As a UU was driving down the freeway, his car phone rang. Answering, he heard his wife's voice urgently warning him, "Herman, I just heard on the news that there's a car going the wrong way on Interstate 280. Please be careful!"

"It's not just one car," said Herman. "It's hundreds of them!"



LESSONS LEARNED FROM NOAH’S ARK

1. Don’t miss the boat.
2. Plan ahead. It wasn’t raining when Noah built the Ark.
3. Stay fit; when you’re 600 years old, someone may ask you to do something really big.
4. Don’t listen to critics; just get on with the job that needs to be done.
5. Build your future on high ground.
6. For safety’s sake, travel in pairs.
7. Remember we are all in the same boat.
8. Speed isn’t always an advantage; the cheetahs were on board...but so were the snails.
9. If you can’t fight or flee - float!
10. Take care of your animals as if they were the last ones on earth.
11. If things get really deep, don’t just sit there and complain - shovel!
12. Stay below deck during the storm.
13. Remember that the woodpeckers inside are often a bigger threat than the storm outside.
14. Remember, the Ark was built by amateurs; the Titanic was built by professionals.

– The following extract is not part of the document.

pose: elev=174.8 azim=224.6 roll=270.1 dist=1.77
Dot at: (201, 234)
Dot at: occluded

What is the world's funniest joke? According to the early results of an Internet-based study run by British scientists, it is as follows:

Sherlock Holmes and Dr. Watson go camping. They pitch their tent under the stars and go to sleep. Sometime in the middle of the night Holmes wakes Watson up, saying, "Watson, look up at the stars, and tell me what you deduce." Watson says, "I see millions of stars, and if there are millions of stars, and if even a few of those have planets, it's quite likely there are some planets like Earth, and if there are a few planets like Earth out there, there might also be life." Holmes replies, "Watson, you idiot, somebody stole our tent!"


 

Subject: HUM: this is a punny email

A good pun is its own reword.

A man's home is his castle, in a manor of speaking.

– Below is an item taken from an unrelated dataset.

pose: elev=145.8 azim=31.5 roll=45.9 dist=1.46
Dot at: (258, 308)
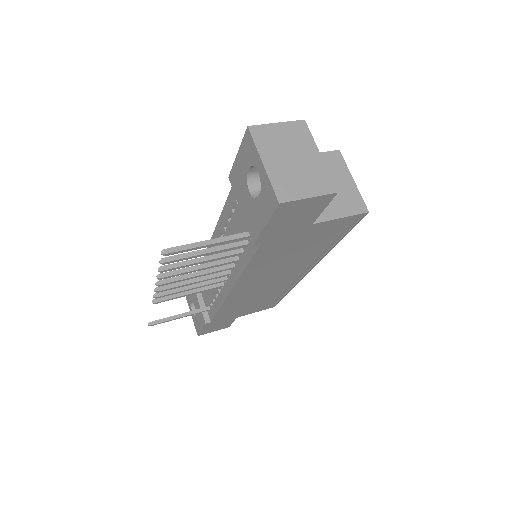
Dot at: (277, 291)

Dijon vu - the same mustard as before.

Practice safe eating - always use condiments.

I fired my masseuse today. She just rubbed me the wrong way.

A Freudian slip is when you say one thing but mean your mother.

A hangover is the wrath of grapes.

Dancing cheek-to-cheek is really a form of floor play.

Sea captains don't like crew cuts.

Does the name Pavlov ring a bell?

When you dream in color, it's a pigment of your imagination.

Reading whilst sunbathing makes you well-red.

When two egotists meet, it's an I for an I.